Is Gordon Brown mad?

December 12, 2007

Or just a spineless fool? Is Britain about to negotiate with the Taliban?

Six years after British troops were first deployed to oust the Taliban regime, the Prime Minister believes the time has come to open a dialogue in the hope of moving from military action to consensus-building among the tribal leaders. Since 1 January, more than 6,200 people have been killed in violence related to the insurgency, including 40 British soldiers. In total, 86 British troops have died. The latest casualty was Sergeant Lee Johnson, whose vehicle hit a mine before the fall of Taliban-held town of Musa Qala.

The Cabinet yesterday approved a three-pronged plan that Mr Brown will outline for security to be provided by Nato’s International Security Assistance Force (Isaf) and the Afghan national army, followed by economic and political development in Afghanistan.

But the intention to engage Taliban leaders in a constructive dialogue, which Mr Brown will make clear in a parliamentary statement today, will be by far the most controversial element of the plan. A senior Downing Street source confirmed the move last night and one Brown aide who accompanied the Prime Minister on his recent visit to Kabul, said: "We need to ask who are we fighting? Do we need to fight them? Can we be talking to them?"

If you don’t know whom we’re fighting after six years, pal, there’s no hope.

The Taliban are allied with al-Qaeda and have been since before 9-11. They are ideological soul-mates currently waging war not only against ISAF and the freely elected Afghan government in order to restore Dark Ages barbarism to that poor land, but also in nuclear-armed Pakistan, where they control roughly a quarter of the country. Before the liberation of Afghanistan, the Taliban refused to give up bin Laden. Since then, they have waged a war against modernity, attacking teachers and students, women who refuse to submit, and anything else that represents any hope for progress there.

This is a variation on the same failed British policy of cutting deals with local leaders that lead to Musa Qala’s fall in the first place: UK officers obtained promises from local elders to keep out the Taliban in return for being left alone, promises which rapidly proved worthless. While there has been some success convincing some marginal figures to lay down their arms, usually when they’ve had enough of being pounded by ISAF and the Afghan Army, the core of the Taliban are ideologically committed fanatics who will take any attempt to negotiate before they are thoroughly beaten as a sign of weakness. The recent success of the Petraeus strategy in Iraq illustrates this: as Victor Hanson points out, one of the major reasons the Sunni insurgents were finally willing to reconcile and cooperate with the central government was that we had killed a lot of them over three years and they had had enough. Sitting down to negotiate with them and wondering if "we need to fight them" before they had reached that point would have been fruitless.

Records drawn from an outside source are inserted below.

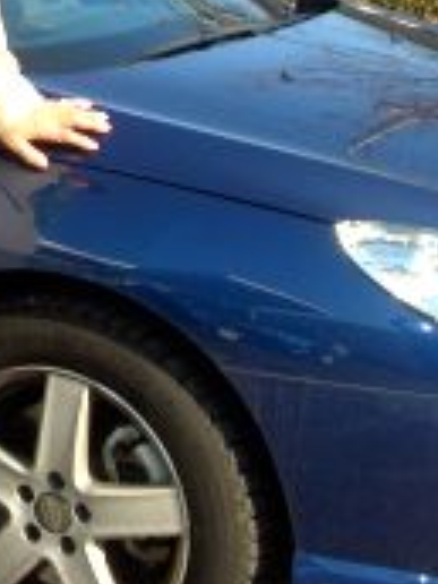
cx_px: -27
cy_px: 105
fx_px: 1923
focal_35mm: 114
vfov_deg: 17.1
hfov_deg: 12.8
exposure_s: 1/250
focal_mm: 8.2
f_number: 5
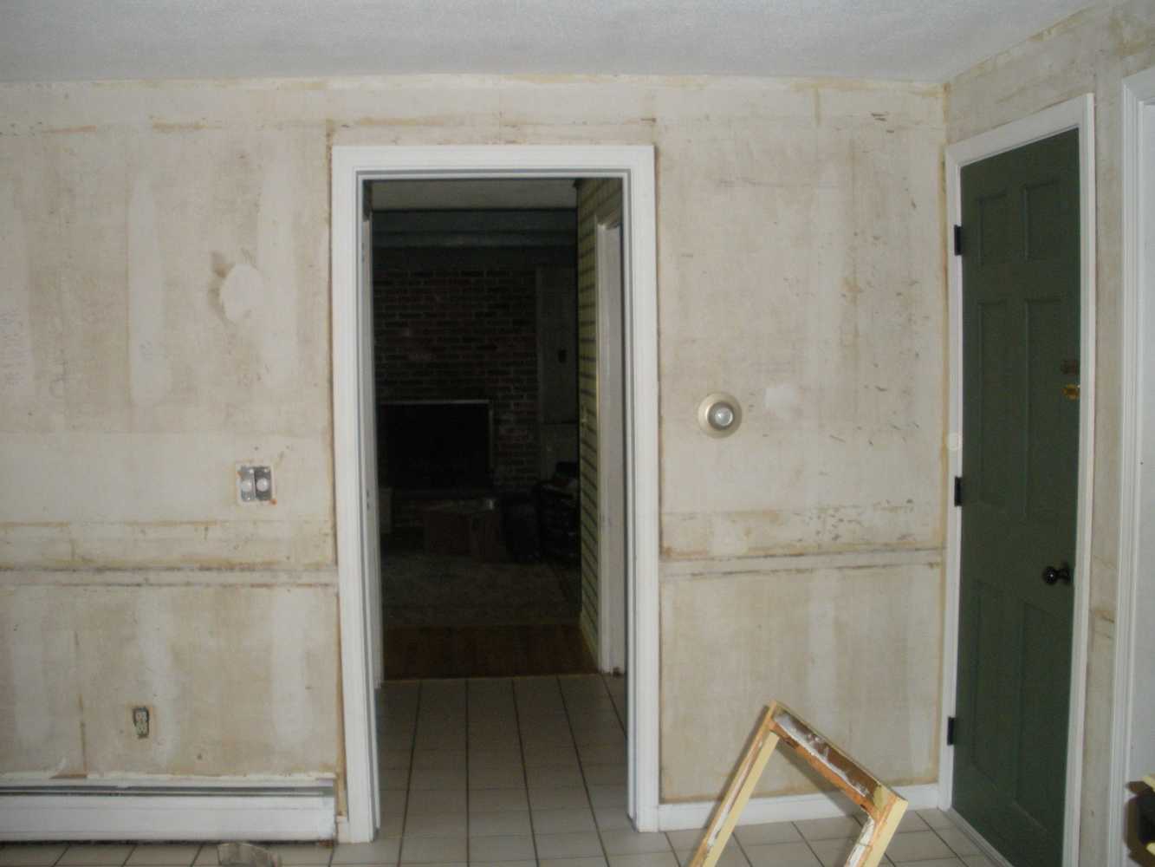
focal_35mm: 36
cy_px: 434
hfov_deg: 51.4
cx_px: 578
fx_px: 1201
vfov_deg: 39.7
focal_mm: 6.3
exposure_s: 1/60
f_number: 3.5
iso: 273
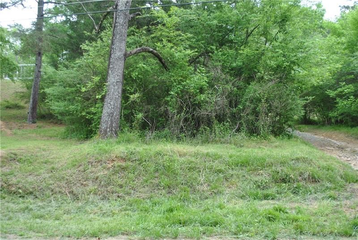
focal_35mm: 36
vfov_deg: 37.0
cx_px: 179
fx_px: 359
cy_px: 120
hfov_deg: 53.1
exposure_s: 1/125
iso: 180
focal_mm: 24
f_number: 5.6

Bin Laden famously spoke of people preferring the strong horse to the weak horse. The transformation in Anbar and the rest of Iraq happened only after the non-al Qaeda rebels realized we were the "strong horse." Gordon Brown’s new policy, on the other hand, makes our side look like a horse with emphysema.

LINKS: More at The Tank and Britain and America.

SECOND THOUGHT: Maybe Mr. Brown’s newfound faith in negotiation with a fascist enemy has something to do with the decline of Britain’s military under him and his predecessor.